- _Directions_: Please repeat each line of text in the material below word for word, leaving the pictures out of your answer.

____________________

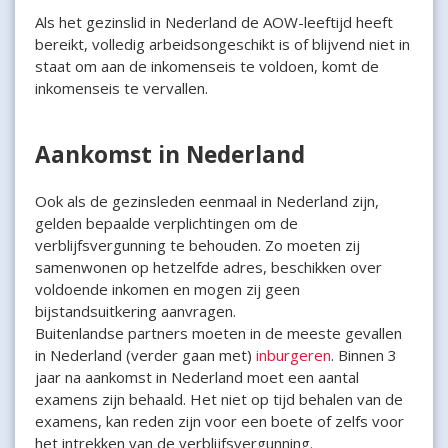
Als het gezinslid in Nederland de AOW-leeftijd heeft
bereikt, volledig arbeidsongeschikt is of blijvend niet in
staat om aan de inkomenseis te voldoen, komt de
inkomenseis te vervallen.
Aankomst in Nederland
Ook als de gezinsleden eenmaal in Nederland zijn,
gelden bepaalde verplichtingen om de
verblijfsvergunning te behouden. Zo moeten zij
samenwonen op hetzelfde adres, beschikken over
voldoende inkomen en mogen zij geen
bijstandsuitkering aanvragen.
Buitenlandse partners moeten in de meeste gevallen
in Nederland (verder gaan met)
inburgeren
. Binnen 3
jaar na aankomst in Nederland moet een aantal
examens zijn behaald. Het niet op tijd behalen van de
examens, kan reden zijn voor een boete of zelfs voor
het intrekken van de verblijfsvergunning.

____________________

- _Solution to this task_:
Als het gezinslid in Nederland de AOW-leeftijd heeft
bereikt, volledig arbeidsongeschikt is of blijvend niet in
staat om aan de inkomenseis te voldoen, komt de
inkomenseis te vervallen.
Aankomst in Nederland
Ook als de gezinsleden eenmaal in Nederland zijn,
gelden bepaalde verplichtingen om de
verblijfsvergunning te behouden. Zo moeten zij
samenwonen op hetzelfde adres, beschikken over
voldoende inkomen en mogen zij geen
bijstandsuitkering aanvragen.
Buitenlandse partners moeten in de meeste gevallen
in Nederland (verder gaan met)
inburgeren
. Binnen 3
jaar na aankomst in Nederland moet een aantal
examens zijn behaald. Het niet op tijd behalen van de
examens, kan reden zijn voor een boete of zelfs voor
het intrekken van de verblijfsvergunning.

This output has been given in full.